Сейчас говорить было не о чем. Молчали, стряхивали пепел. Где мы ехали? Это была первая или уже вторая ночь? Голова гудела, подташнивало. Я решил больше не пить до самого дома. А может, вообще никогда. Вдруг снова отключится речь? Хорош будет подарок моей художнице и сыну. Я и так-то чувствовал себя… тем еще
Хотя, честно признаться, я старался времени даром не терять, подтягивал себя, занимался самообразованием, пусть это и звучит дико: где? там?
Ну да, там. Свободного времени бывало навалом, особенно зимой, когда война затихала, так что я не верю тем, кто говорит, будто он, не разгибаясь, пахал два года… кровь мешками… письма писал, сидя на трупе врага… и какие еще книги! Была и кровь. Или как у меня – просто язык отнялся, голова тряслась. Но в каждом полку имелась и библиотека, в клубе кино показывали, потом появились даже телевизоры.
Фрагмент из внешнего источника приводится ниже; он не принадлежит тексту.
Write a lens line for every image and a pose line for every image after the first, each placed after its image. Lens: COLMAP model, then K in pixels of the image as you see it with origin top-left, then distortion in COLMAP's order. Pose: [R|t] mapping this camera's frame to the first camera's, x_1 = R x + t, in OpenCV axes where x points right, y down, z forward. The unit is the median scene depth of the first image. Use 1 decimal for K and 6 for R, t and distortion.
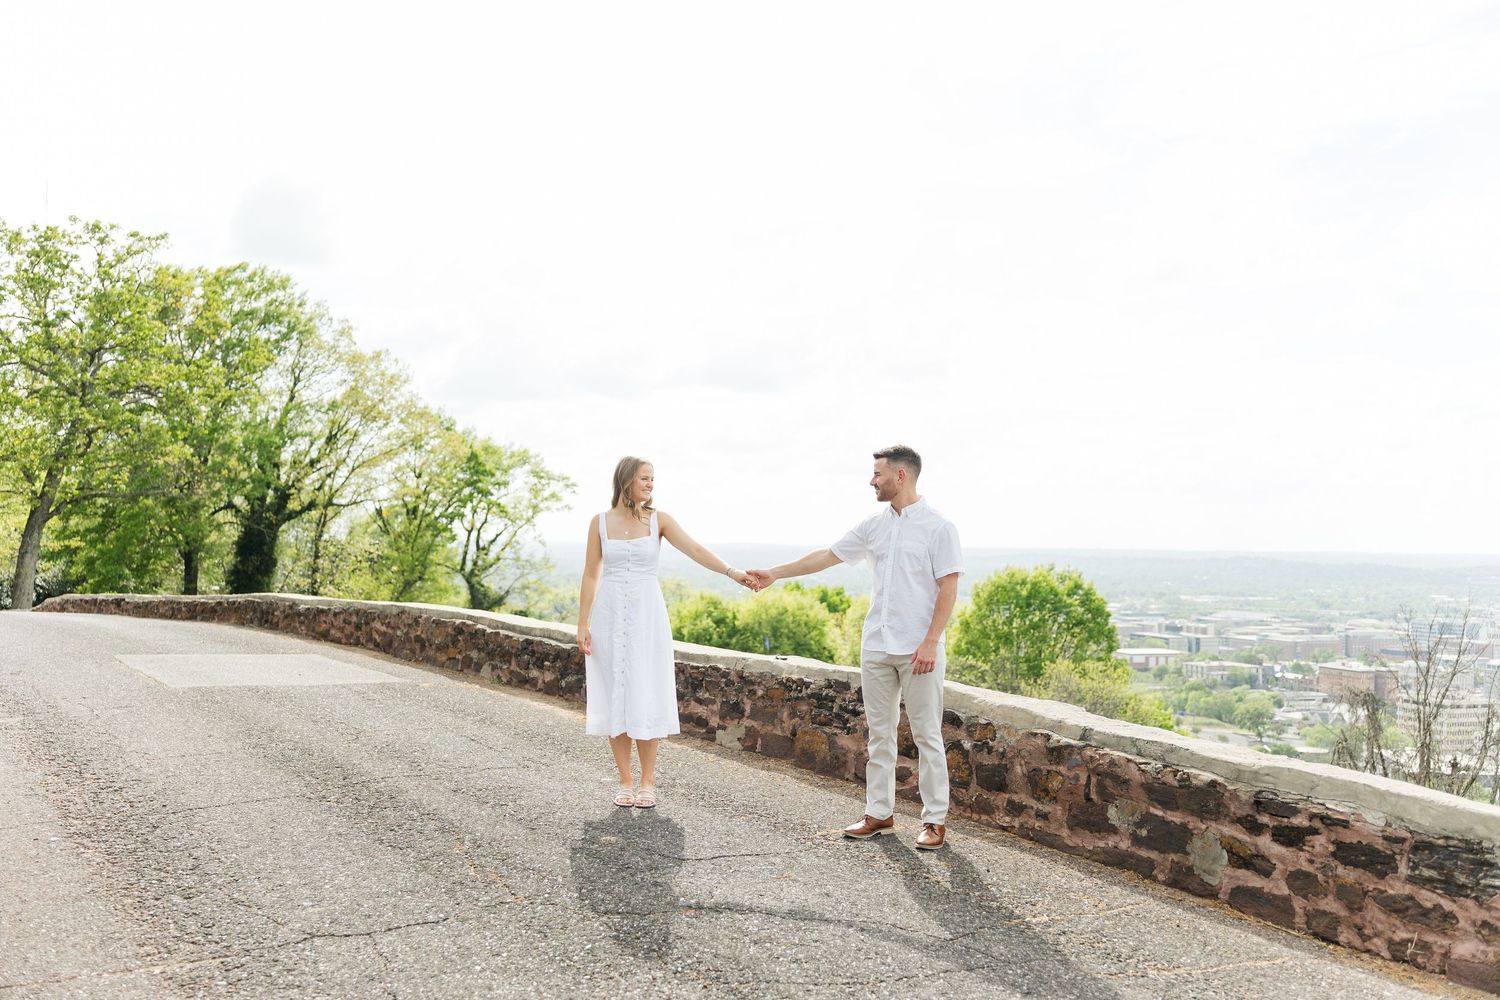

Так что зимой можно было окунуть нос в разумное, вечное.
И нашел я в одной книжке идею про вечное возвращение. Суть ее проста и чудна: все всегда повторяется. Сначала мне показалось это какой-то ерундой, ну как повторяется? Даже скучные однообразные дни гнилой афганской зимы в полку с расквашенным плацем, грязными дорогами и окопами, заплывшими водой и глиной, эти дни, начинающиеся с оголтелого вопля дежурного невыспавшегося сержанта «Подъем!» и наполненные одними и теми же действиями: завтрак, построение, уборка территории, политзанятия, обслуживание автопарка, чистка оружия и т. д. и т. п. и заканчивающиеся вялым криком уже другого сержанта «Отбой!» – даже они все-таки отличаются чем-то друг от друга. Может быть, по прошествии лет эти дни и сольются в нечто трудноразличимое, но пока ты здесь, под этим небом, накрывшим палатки и длинные щитовые домики, каждый день особенный, ибо он всегда полон до краев хотя бы тоской по жизни иной, по дому, странным лицам жены и сына. Да, они мне казались какими-то необычными, с каждым днем это чувство только усиливалось, я мысленно повторял их имена – «Инна», «Александр» – и все меньше верил, что знаю их, особенно «Александра», впрочем, и «Инну», присылавшую мне рисунки комнаты, призрачного малыша, улиц города, автопортрет. Тоска – состояние души совсем не серое. Ожидание напитывает тоску красками, напряжением, по крайней мере сны. Ну и днем ты и думаешь об этих снах. Наматываешь портянки, месишь грязь сапогами, вычерпываешь жижу из капониров («Не на подлодке служите, товарищи солдаты!») и вспоминаешь сны; сидишь вечером у гудящей чугунки, сушишься, тайком покуривая (в палатке нельзя), и повторяешь про себя: «Инна», «Александр»; ну а заступив на дежурство, пьешь почти чифирь, чтобы не спать, и при свете керосинки читаешь «Взгляд на всемирную историю», про Македонского или Чингисхана, оба, кстати, бывали в этих краях, услышишь, как всхрапнет кто-то или забормочет, застонет… хм, мелькнет мысль, а ведь и это… история? Пусть не всемирная, допустим, а местная, локальная… но кто его знает, как говорит прапорщик Капелька, сияя тугими щеками, может, оно так и есть? может, оно так и надо? Может, какому-нибудь македонцу безвестному тоже так казалось? Дескать, не битва с амазонками, чай, или сражение титанов, а так, по мелочам, глотаем пыль, кормим вшей, наверное, и их вши донимали.
Так вот, даже эти дни были каждый со своим рисунком, с отпечатком линий, как линии пальцев, ладоней. А что уж говорить о целой жизни. Как она может повториться? И полностью совпасть, так сказать, с оригиналом?
…Но каков оригинал? Почему ты думаешь, что именно сегодняшнее настоящее и есть оригинал?